Outside of the official Stinchfield Woods boundaries, but still on the graymap, are a few points of interest. At R115C125 is an agricultural field, which shows up between conifer and broadleaf species in terms of "greenness." The resulting spectral curve with red edge slope can be seen in Figure 4. Just up and to the right of the wastewater treatment facility one can see the intersection of the paved roads Dexter-Pinckney and McGregor. These roads are narrower than the field of view of a single pixel, but in this area apparently contributed enough in bringing down the corresponding NDVI of a stretch of single pixels. Another road, this time the gravel Toma Road, can be seen running from about R20C20 to R60C34, an area where it is not tree covered as it is elsewhere.

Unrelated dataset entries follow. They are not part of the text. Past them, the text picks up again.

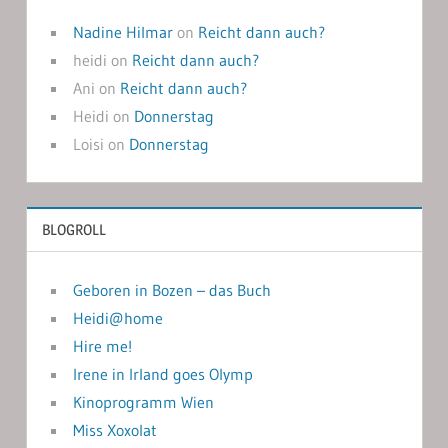
Nadine Hilmar
on
Reicht dann auch?
heidi
on
Reicht dann auch?
Ani
on
Reicht dann auch?
Heidi
on
Donnerstag
Loisi
on
Donnerstag
BLOGROLL
Geboren in Bozen – das Buch
Heidi@home
Hire me!
Irene in Irland goes Olymp
Kinoprogramm Wien
Miss Xoxolat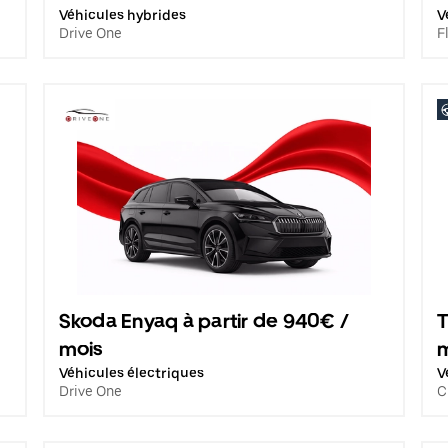
Véhicules hybrides
V
Drive One
F
Skoda Enyaq à partir de 940€ /
T
mois
Véhicules électriques
V
Drive One
C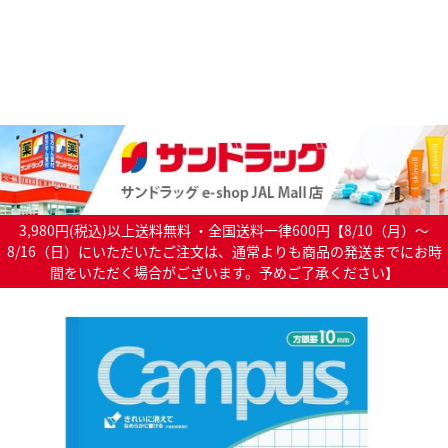
3,980円(税込)以上送料無料 ・全国送料一律600円【8/10（月）～
8/16（日）にいただいたご注文は、通常よりも商品の発送までにお時
間をいただく場合がございます。予めご了承ください】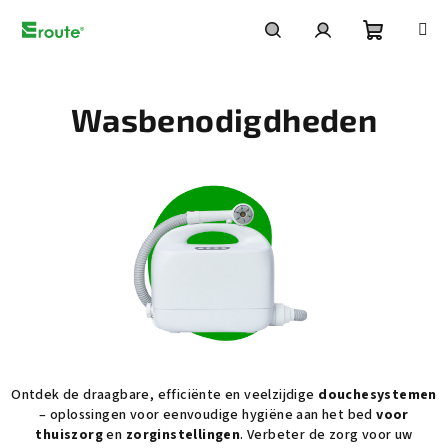
Overslaan
naar
inhoud
Winkelw
Zoeken
Inloggen
Wasbenodigdheden
Ontdek de draagbare, efficiënte en veelzijdige
douchesystemen
– oplossingen voor eenvoudige hygiëne aan het bed
voor
thuiszorg
en
zorginstellingen
. Verbeter de zorg voor uw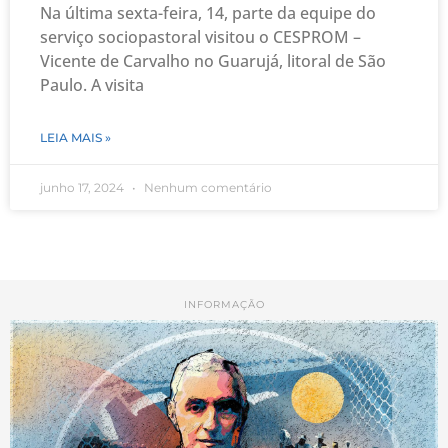
Na última sexta-feira, 14, parte da equipe do
serviço sociopastoral visitou o CESPROM –
Vicente de Carvalho no Guarujá, litoral de São
Paulo. A visita
LEIA MAIS »
junho 17, 2024
Nenhum comentário
INFORMAÇÃO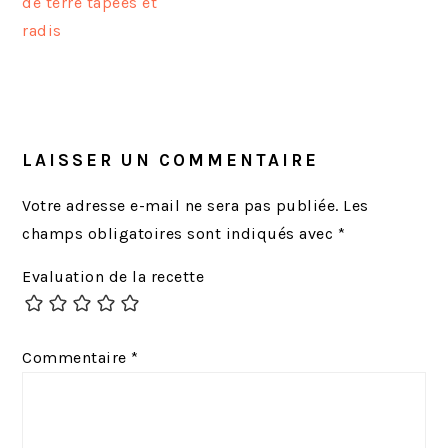
i
i
de terre tapées et
c
c
radis
l
l
e
e
INTERACTIONS
p
s
DU
r
u
LECTEUR
LAISSER UN COMMENTAIRE
é
i
c
v
Votre adresse e-mail ne sera pas publiée.
Les
é
a
champs obligatoires sont indiqués avec
*
d
n
Evaluation de la recette
e
t
n
:
t
Commentaire
*
: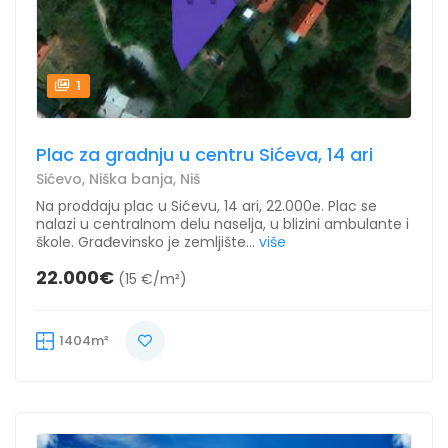
1
Plac za gradnju u centru Sićeva, 14 ari
Sićevo, Niška banja, Niš
Na proddaju plac u Sićevu, 14 ari, 22.000e. Plac se
nalazi u centralnom delu naselja, u blizini ambulante i
škole. Građevinsko je zemljište...
više
22.000€
(15 €/m²)
1404m²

Finally, running parallel to Toma Road and spanning the entire graymap from roughly R0C10 to R120C35 is a stretch of pixels which on the whole are lighter grays than their surroundings. This may be seen better by varying the angle at which one views the graymap. This turns out to be a real representation of an area where a pipeline was placed about a decade prior the date of this data. Young vegetation growth is filling in the area that was cut and dug up when placing the pipeline, thus, producing higher NDVI values which are brighter (greener) in terms of this graymap scale due to their homogenous growth.